Artvin Çoruh University
- Established: 2007
- Location: Artvin, Turkey
- Website: Official website

= Artvin Çoruh University =

Public university in Artvin, Turkey

Artvin Çoruh University (Turkish: Artvin Çoruh Üniversitesi) is a university located in Artvin, Turkey. It was established in 2007.

Artvin Çoruh University (AÇÜ) is one of the new universities approved by Ahmet Necdet Sezer on May 29, 2007, after being separated from KTÜ, which was established with the Law No. 5662, “Law on the Amendment of the Law on the Organization of Higher Education Institutions and the Decree Law on the Staffing of Higher Education Institutions and the Rulers Attached to the Decree Law on General Staff and Procedure”. It is located in Artvin province. The decision on the establishment of the university was published in the Official Gazette No. 26536.

== History ==
Law No. 5662 dated May 17, 2007 established Artvin Çoruh University and this law entered into force after being published in the Official Gazette No. 26736 dated May 29, 2007. Article 7 of Law No. 5662 on the establishment of Artvin Çoruh University reads as follows

“Artvin Çoruh University”

ADDITIONAL ARTICLE 80- A university was established in Artvin with the name Artvin Çoruh University. This University

- The Faculty of Arts and Sciences established under the Rectorate, the Faculty of Education, which was affiliated to the Rectorate by changing its name and affiliation while it was affiliated to the Rectorate of Karadeniz Technical University, and the Faculty of Forestry, which was affiliated to the Rectorate by changing its name and affiliation while it was affiliated to Kafkas University,
- The School of Health, which was affiliated to the Rectorate of Kafkas University, was created by changing its name and connection and connected to the Rectorate,
- Vocational School, which was affiliated to the Rectorate of Kafkas University but was created by changing its name and connection and connected to the Rectorate, Arhavi Vocational School and Hopa Vocational School, which were created by changing its name and connection and connected to the Rectorate while affiliated to the Rectorate of Karadeniz Technical University,
- The Institute of Social Sciences and the Institute of Natural and Applied Sciences established under the Rectorate.”
On August 13, 2007, Prof. Dr. İbrahim ÖZEN, Rector of Karadeniz Technical University, was appointed as the Rector (by proxy) of Artvin Çoruh University. After the Council of Higher Education determined the Rector candidates at the 12th General Assembly meeting on August 12, 2008, Prof. Dr. Mehmet Duman was appointed as the Founding Rector of Artvin Çoruh University by President Abdullah Gül on September 10, 2008 with the decision numbered 2008/52 and started his duty on September 16, 2008.

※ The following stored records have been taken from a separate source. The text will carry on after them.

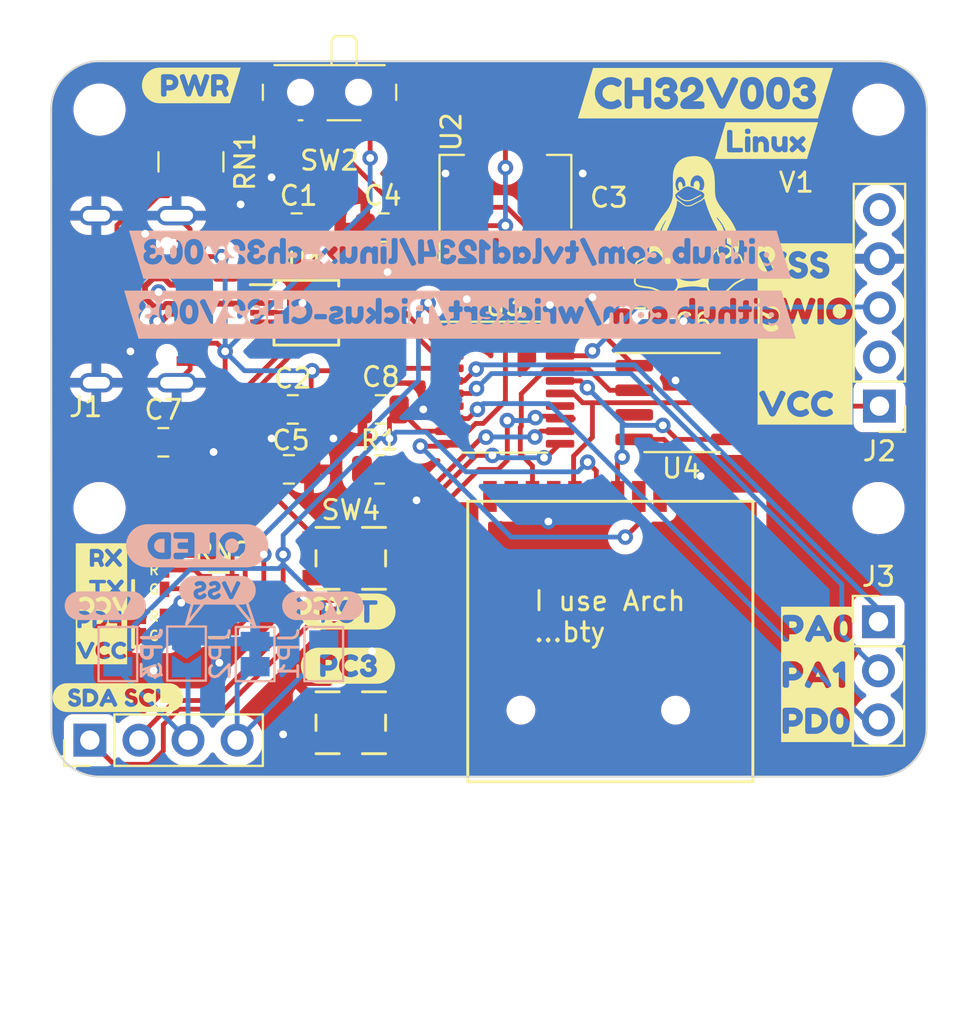
<source format=kicad_pcb>
(kicad_pcb (version 20221018) (generator pcbnew)

  (general
    (thickness 1.6)
  )

  (paper "A4")
  (layers
    (0 "F.Cu" signal)
    (31 "B.Cu" signal)
    (32 "B.Adhes" user "B.Adhesive")
    (33 "F.Adhes" user "F.Adhesive")
    (34 "B.Paste" user)
    (35 "F.Paste" user)
    (36 "B.SilkS" user "B.Silkscreen")
    (37 "F.SilkS" user "F.Silkscreen")
    (38 "B.Mask" user)
    (39 "F.Mask" user)
    (40 "Dwgs.User" user "User.Drawings")
    (41 "Cmts.User" user "User.Comments")
    (42 "Eco1.User" user "User.Eco1")
    (43 "Eco2.User" user "User.Eco2")
    (44 "Edge.Cuts" user)
    (45 "Margin" user)
    (46 "B.CrtYd" user "B.Courtyard")
    (47 "F.CrtYd" user "F.Courtyard")
    (48 "B.Fab" user)
    (49 "F.Fab" user)
    (50 "User.1" user)
    (51 "User.2" user)
    (52 "User.3" user)
    (53 "User.4" user)
    (54 "User.5" user)
    (55 "User.6" user)
    (56 "User.7" user)
    (57 "User.8" user)
    (58 "User.9" user)
  )

  (setup
    (stackup
      (layer "F.SilkS" (type "Top Silk Screen"))
      (layer "F.Paste" (type "Top Solder Paste"))
      (layer "F.Mask" (type "Top Solder Mask") (thickness 0.01))
      (layer "F.Cu" (type "copper") (thickness 0.035))
      (layer "dielectric 1" (type "core") (thickness 1.51) (material "FR4") (epsilon_r 4.5) (loss_tangent 0.02))
      (layer "B.Cu" (type "copper") (thickness 0.035))
      (layer "B.Mask" (type "Bottom Solder Mask") (thickness 0.01))
      (layer "B.Paste" (type "Bottom Solder Paste"))
      (layer "B.SilkS" (type "Bottom Silk Screen"))
      (copper_finish "None")
      (dielectric_constraints no)
    )
    (pad_to_mask_clearance 0)
    (pcbplotparams
      (layerselection 0x00010fc_ffffffff)
      (plot_on_all_layers_selection 0x0000000_00000000)
      (disableapertmacros false)
      (usegerberextensions false)
      (usegerberattributes true)
      (usegerberadvancedattributes true)
      (creategerberjobfile true)
      (dashed_line_dash_ratio 12.000000)
      (dashed_line_gap_ratio 3.000000)
      (svgprecision 4)
      (plotframeref false)
      (viasonmask false)
      (mode 1)
      (useauxorigin false)
      (hpglpennumber 1)
      (hpglpenspeed 20)
      (hpglpendiameter 15.000000)
      (dxfpolygonmode true)
      (dxfimperialunits true)
      (dxfusepcbnewfont true)
      (psnegative false)
      (psa4output false)
      (plotreference true)
      (plotvalue true)
      (plotinvisibletext false)
      (sketchpadsonfab false)
      (subtractmaskfromsilk false)
      (outputformat 1)
      (mirror false)
      (drillshape 0)
      (scaleselection 1)
      (outputdirectory "Gerbers")
    )
  )

  (net 0 "")
  (net 1 "Net-(U1-V3)")
  (net 2 "VSS")
  (net 3 "VUSB")
  (net 4 "Net-(SW2-B)")
  (net 5 "VCC")
  (net 6 "Net-(U3-PD7_NRST_T2CH4)")
  (net 7 "GND")
  (net 8 "Net-(J1-CC1)")
  (net 9 "D+")
  (net 10 "D-")
  (net 11 "unconnected-(J1-SBU1-PadA8)")
  (net 12 "Net-(J1-CC2)")
  (net 13 "unconnected-(J1-SBU2-PadB8)")
  (net 14 "SD_CS")
  (net 15 "MOSI")
  (net 16 "SCK")
  (net 17 "MISO")
  (net 18 "SWIO")
  (net 19 "SDA")
  (net 20 "SCL")
  (net 21 "Net-(J4-Pin_3)")
  (net 22 "Net-(J4-Pin_4)")
  (net 23 "Net-(SW4-A)")
  (net 24 "unconnected-(RN1-R1.1-Pad1)")
  (net 25 "unconnected-(RN1-R2.1-Pad2)")
  (net 26 "unconnected-(RN1-R2.2-Pad7)")
  (net 27 "unconnected-(RN1-R1.2-Pad8)")
  (net 28 "PD4")
  (net 29 "TX")
  (net 30 "RX")
  (net 31 "PC3")
  (net 32 "unconnected-(SW2-C-Pad3)")
  (net 33 "Reset")
  (net 34 "unconnected-(U1-~{CTS}-Pad5)")
  (net 35 "unconnected-(U1-TNOW-Pad6)")
  (net 36 "SWCL")
  (net 37 "MULTI2")
  (net 38 "PA1")
  (net 39 "unconnected-(U3-PC4_A2_T1CH4-Pad14)")
  (net 40 "unconnected-(U3-PD2_A3_T2CH1-Pad19)")
  (net 41 "PSRAM_CS")
  (net 42 "unconnected-(U4-SIO2-Pad3)")
  (net 43 "unconnected-(U4-SIO3-Pad7)")
  (net 44 "Net-(D1-A1)")
  (net 45 "Net-(D1-A2)")
  (net 46 "Net-(D5-A1)")
  (net 47 "Net-(D5-A2)")
  (net 48 "unconnected-(J6-Pin_1-Pad1)")
  (net 49 "unconnected-(J6-Pin_8-Pad8)")
  (net 50 "PA2")
  (net 51 "PD0")

  (footprint "UL_Buttons:TS3315A" (layer "F.Cu") (at 193.5 104.7))

  (footprint "Package_TO_SOT_SMD:SOT-223-3_TabPin2" (layer "F.Cu") (at 201.5 77.25 90))

  (footprint "UL_Buttons:TS3315A" (layer "F.Cu") (at 193.5 96.2))

  (footprint "kibuzzard-65DE4157" (layer "F.Cu") (at 181.45 103.4))

  (footprint "Capacitor_SMD:C_0805_2012Metric" (layer "F.Cu") (at 183.8 90.2))

  (footprint "Resistor_SMD:R_0805_2012Metric" (layer "F.Cu") (at 194.9875 91.6))

  (footprint "kibuzzard-65DE35DD" (layer "F.Cu") (at 211.85 72.15))

  (footprint "kibuzzard-65DE40B1" (layer "F.Cu") (at 217 84.6))

  (footprint "Capacitor_SMD:C_0805_2012Metric_Pad1.18x1.45mm_HandSolder" (layer "F.Cu") (at 190.3 91.6))

  (footprint "kibuzzard-65DE359B" (layer "F.Cu") (at 180.6 98.55))

  (footprint "Connector_PinHeader_2.54mm:PinHeader_1x04_P2.54mm_Vertical" (layer "F.Cu") (at 180 105.6 90))

  (footprint "UL_Card:TF Push_ShouHan" (layer "F.Cu") (at 200.1 94.8))

  (footprint "MountingHole:MountingHole_2.2mm_M2" (layer "F.Cu") (at 180.5 93.6))

  (footprint "Capacitor_SMD:C_0805_2012Metric" (layer "F.Cu") (at 190.5 88.5 180))

  (footprint "MountingHole:MountingHole_2.2mm_M2" (layer "F.Cu") (at 220.8 93.6))

  (footprint "Package_SO:MSOP-10_3x3mm_P0.5mm" (layer "F.Cu") (at 191.2 83.5))

  (footprint "kibuzzard-65DE356C" (layer "F.Cu") (at 193.35 98.95))

  (footprint "UL_LED:F.1615.00003_RedGreen" (layer "F.Cu") (at 183.9125 98.8 180))

  (footprint "Capacitor_SMD:C_0805_2012Metric" (layer "F.Cu") (at 208.45 84))

  (footprint "kibuzzard-65DE350D" (layer "F.Cu") (at 217.65 102.2))

  (footprint "Capacitor_SMD:C_0805_2012Metric" (layer "F.Cu") (at 190.7 79.1 180))

  (footprint "kibuzzard-65DE3555" (layer "F.Cu") (at 193.35 101.75))

  (footprint "kibuzzard-65DE35F2" (layer "F.Cu") (at 215 74.6))

  (footprint "Resistor_SMD:R_Array_Convex_4x0612" (layer "F.Cu") (at 186.6625 98.6 180))

  (footprint "Connector_PinHeader_2.54mm:PinHeader_1x03_P2.54mm_Vertical" (layer "F.Cu") (at 220.8 99.475))

  (footprint "Package_SO:SOIC-8_3.9x4.9mm_P1.27mm" (layer "F.Cu") (at 210.6375 88.145))

  (footprint "Capacitor_SMD:C_0805_2012Metric" (layer "F.Cu") (at 195.05 88.5))

  (footprint "Connector_PinHeader_2.54mm:PinHeader_1x05_P2.54mm_Vertical" (layer "F.Cu") (at 220.85 88.33 180))

  (footprint "Resistor_SMD:R_Array_Convex_4x0612" (layer "F.Cu") (at 185.23 75.7 -90))

  (footprint "Button_Switch_SMD:SW_SPDT_PCM12" (layer "F.Cu") (at 192.4 72.43 180))

  (footprint "Package_SO:TSSOP-20_4.4x6.5mm_P0.65mm" (layer "F.Cu") (at 201.4625 87.35))

  (footprint "Capacitor_SMD:C_0805_2012Metric" (layer "F.Cu") (at 206.9 79.9 90))

  (footprint "kibuzzard-65DE35BA" (layer "F.Cu")
    (tstamp d9197f31-c6b9-414c-afe5-1f278a70b876)
    (at 185.25 71.75)
    (descr "Generated with KiBuzzard")
    (tags "kb_params=eyJBbGlnbm1lbnRDaG9pY2UiOiAiUmlnaHQiLCAiQ2FwTGVmdENob2ljZSI6ICIoIiwgIkNhcFJpZ2h0Q2hvaWNlIjogIi8iLCAiRm9udENvbWJvQm94IjogIkZyZWRva2FPbmUiLCAiSGVpZ2h0Q3RybCI6ICIxIiwgIkxheWVyQ29tYm9Cb3giOiAiRi5TaWxrUyIsICJNdWx0aUxpbmVUZXh0IjogIlBXUiIsICJQYWRkaW5nQm90dG9tQ3RybCI6ICI1IiwgIlBhZGRpbmdMZWZ0Q3RybCI6ICIxIiwgIlBhZGRpbmdSaWdodEN0cmwiOiAiMSIsICJQYWRkaW5nVG9wQ3RybCI6ICI1IiwgIldpZHRoQ3RybCI6ICIifQ==")
    (attr board_only exclude_from_pos_files exclude_from_bom)
    (fp_text reference "kibuzzard-65DE35BA" (at 0 -3.970073) (layer "F.SilkS") hide
        (effects (font (size 0 0)))
      (tstamp f68304cc-4e8b-44e0-bd66-1b38f15bf7d7)
    )
    (fp_text value "G***" (at 0 3.970073) (layer "F.SilkS") hide
        (effects (font (size 0 0)))
      (tstamp 7c1a92c7-2391-4cf8-b41b-710349e88d87)
    )
    (fp_poly
      (pts
        (xy -1.087967 -0.300831)
        (xy -1.286404 -0.300831)
        (xy -1.286404 -0.019844)
        (xy -1.086379 -0.019844)
        (xy -0.992717 -0.054769)
        (xy -0.946679 -0.159544)
        (xy -0.992717 -0.265113)
        (xy -1.087967 -0.300831)
      )

      (stroke (width 0) (type solid)) (fill solid) (layer "F.SilkS") (tstamp 020dff88-3715-4184-bd76-e4291db41f00))
    (fp_poly
      (pts
        (xy 1.302808 -0.019844)
        (xy 1.506008 -0.019844)
        (xy 1.598083 -0.054769)
        (xy 1.644121 -0.159544)
        (xy 1.598083 -0.265113)
        (xy 1.502833 -0.300831)
        (xy 1.302808 -0.300831)
        (xy 1.302808 -0.019844)
      )

      (stroke (width 0) (type solid)) (fill solid) (layer "F.SilkS") (tstamp 9b9649ff-58c0-4ccf-9054-c0fcda4e1a4b))
    (fp_poly
      (pts
        (xy -1.567392 -0.922073)
        (xy -1.633538 -0.922073)
        (xy -1.723916 -0.917633)
        (xy -1.813425 -0.904356)
        (xy -1.901201 -0.882369)
        (xy -1.9864 -0.851884)
        (xy -2.0682 -0.813196)
        (xy -2.145814 -0.766676)
        (xy -2.218494 -0.712772)
        (xy -2.285542 -0.652004)
        (xy -2.34631 -0.584957)
        (xy -2.400213 -0.512276)
        (xy -2.446733 -0.434662)
        (xy -2.485422 -0.352862)
        (xy -2.515906 -0.267664)
        (xy -2.537893 -0.179888)
        (xy -2.55117 -0.090379)
        (xy -2.55561 0)
        (xy -2.55117 0.090379)
        (xy -2.537893 0.179888)
        (xy -2.515906 0.267664)
        (xy -2.485422 0.352862)
        (xy -2.446733 0.434662)
        (xy -2.400213 0.512276)
        (xy -2.34631 0.584957)
        (xy -2.285542 0.652004)
        (xy -2.218494 0.712772)
        (xy -2.145814 0.766676)
        (xy -2.0682 0.813196)
        (xy -1.9864 0.851884)
        (xy -1.901201 0.882369)
        (xy -1.813425 0.904356)
        (xy -1.723916 0.917633)
        (xy -1.633538 0.922073)
        (xy -1.567392 0.922073)
        (xy -1
... [538755 chars truncated]
</source>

Prof. Dr. Mehmet Duman served between 2008-2016. Prof. Dr. Fahrettin Tilki was then appointed as the rector of the university. Fahrettin Tilki served until January 2020. In January 2020, Prof. Dr. Mustafa Sıtkı Bilgin served as the rector until April 10, 2025. As of this date, Prof. Dr. İbrahim Aydın has been appointed as the new rector and currently holds the position.

Among the units affiliated to our university, Artvin Vocational High School-1990, Artvin Faculty of Forestry-1993, School of Health-1996, Artvin Faculty of Education-2002, Hopa Vocational School-1988, Faculty of Arts and Sciences-2007, Institute of Science-2007, Institute of Social Sciences-2007, Yusufeli Vocational High School-2007, Arhavi Vocational High School-2007 were established in 2007. In addition, the establishment of the Faculty of Engineering and Hopa Faculty of Economics and Administrative Sciences (proposed as the Faculty of Business Administration), which were proposed to be established to YÖK, was accepted and the process was initiated.

In the 2021-22 academic year, a total of 11194 students were studying, including 5987 associate degree students, 4667 undergraduate students, 504 graduate students and 36 doctoral students. As of 2022, the university had 565 academic staff, including 24 professors, 62 associate professors, 165 doctors, 194 lecturers and 120 research assistants.

==Affiliations==
The university is a member of the Caucasus University Association.